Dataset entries
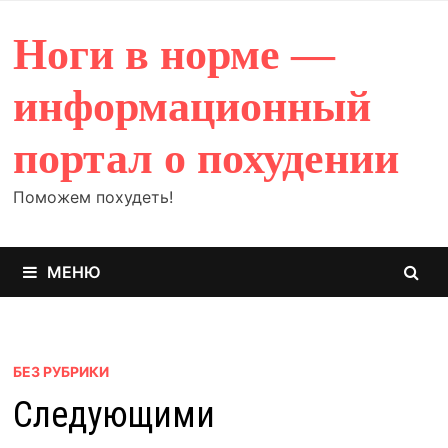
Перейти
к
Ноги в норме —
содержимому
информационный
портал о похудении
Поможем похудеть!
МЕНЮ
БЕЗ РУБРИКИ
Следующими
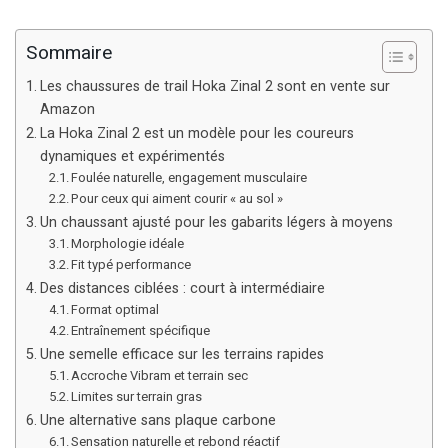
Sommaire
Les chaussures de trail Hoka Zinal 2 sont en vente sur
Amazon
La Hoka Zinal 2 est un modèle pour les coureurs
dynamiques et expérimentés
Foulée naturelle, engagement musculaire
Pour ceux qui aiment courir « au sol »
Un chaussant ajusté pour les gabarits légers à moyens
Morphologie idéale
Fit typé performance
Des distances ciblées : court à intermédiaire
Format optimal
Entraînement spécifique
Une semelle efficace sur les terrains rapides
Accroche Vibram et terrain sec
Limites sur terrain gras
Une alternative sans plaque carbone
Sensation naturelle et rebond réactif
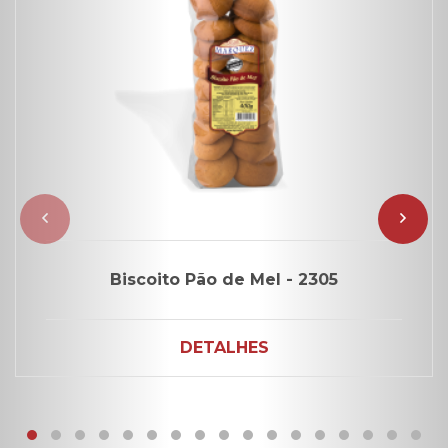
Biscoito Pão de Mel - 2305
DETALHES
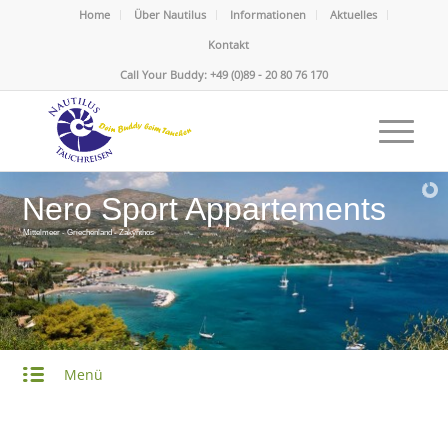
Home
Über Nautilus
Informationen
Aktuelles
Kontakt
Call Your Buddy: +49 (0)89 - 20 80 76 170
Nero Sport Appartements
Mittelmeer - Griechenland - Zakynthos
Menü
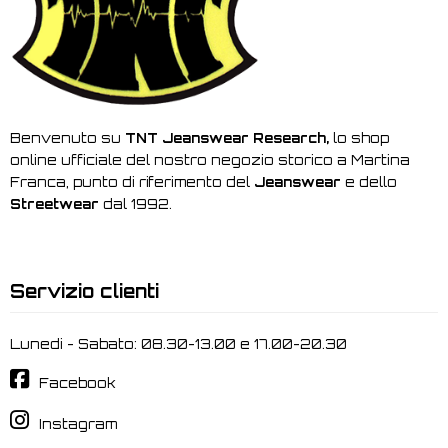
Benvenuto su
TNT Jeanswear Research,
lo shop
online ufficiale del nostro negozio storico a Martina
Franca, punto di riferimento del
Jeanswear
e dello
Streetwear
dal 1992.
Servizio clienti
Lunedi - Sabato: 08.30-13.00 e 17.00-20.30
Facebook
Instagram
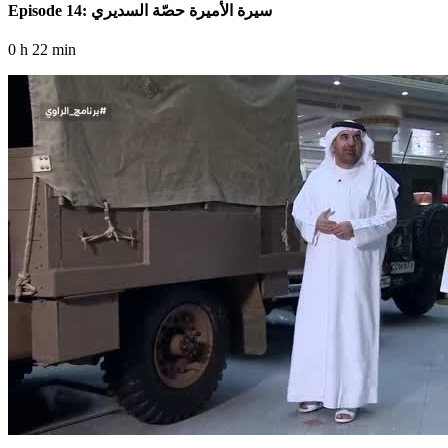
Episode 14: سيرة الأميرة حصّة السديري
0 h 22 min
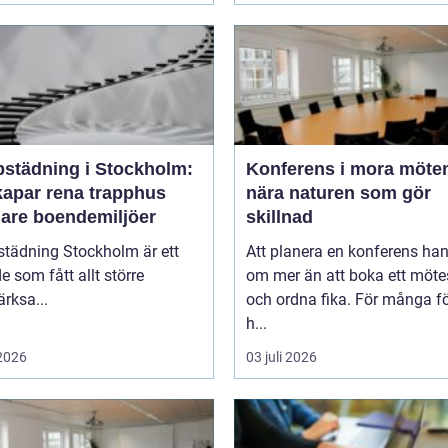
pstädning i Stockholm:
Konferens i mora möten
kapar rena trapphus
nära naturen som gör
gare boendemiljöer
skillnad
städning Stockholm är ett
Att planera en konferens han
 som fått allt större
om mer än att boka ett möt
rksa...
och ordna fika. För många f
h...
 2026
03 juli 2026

* * *

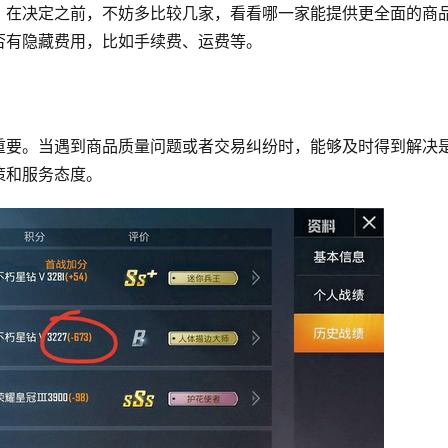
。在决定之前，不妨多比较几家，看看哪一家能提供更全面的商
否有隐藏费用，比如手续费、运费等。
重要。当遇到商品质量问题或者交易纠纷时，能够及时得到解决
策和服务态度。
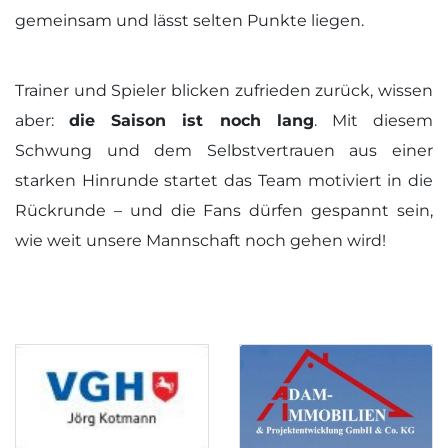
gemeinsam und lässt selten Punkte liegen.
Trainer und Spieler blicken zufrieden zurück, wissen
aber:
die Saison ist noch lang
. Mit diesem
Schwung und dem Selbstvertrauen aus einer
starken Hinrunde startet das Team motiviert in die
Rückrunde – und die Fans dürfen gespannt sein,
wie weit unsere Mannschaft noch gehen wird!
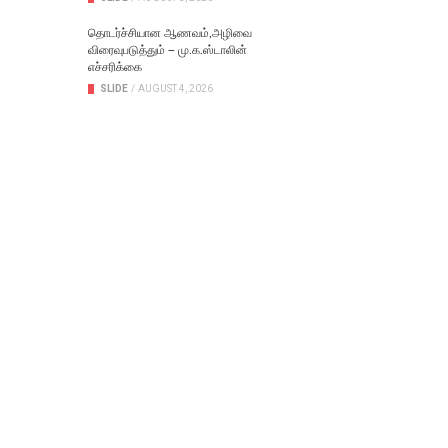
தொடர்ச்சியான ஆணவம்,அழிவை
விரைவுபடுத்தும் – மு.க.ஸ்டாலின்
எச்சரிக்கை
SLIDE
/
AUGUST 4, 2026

TASK TO CARRY OUT: Collect every line of the records above that contains the string "Hoka". The match is case-sensitive.

WORKED SOLUTION:
Les chaussures de trail Hoka Zinal 2 sont en vente sur
La Hoka Zinal 2 est un modèle pour les coureurs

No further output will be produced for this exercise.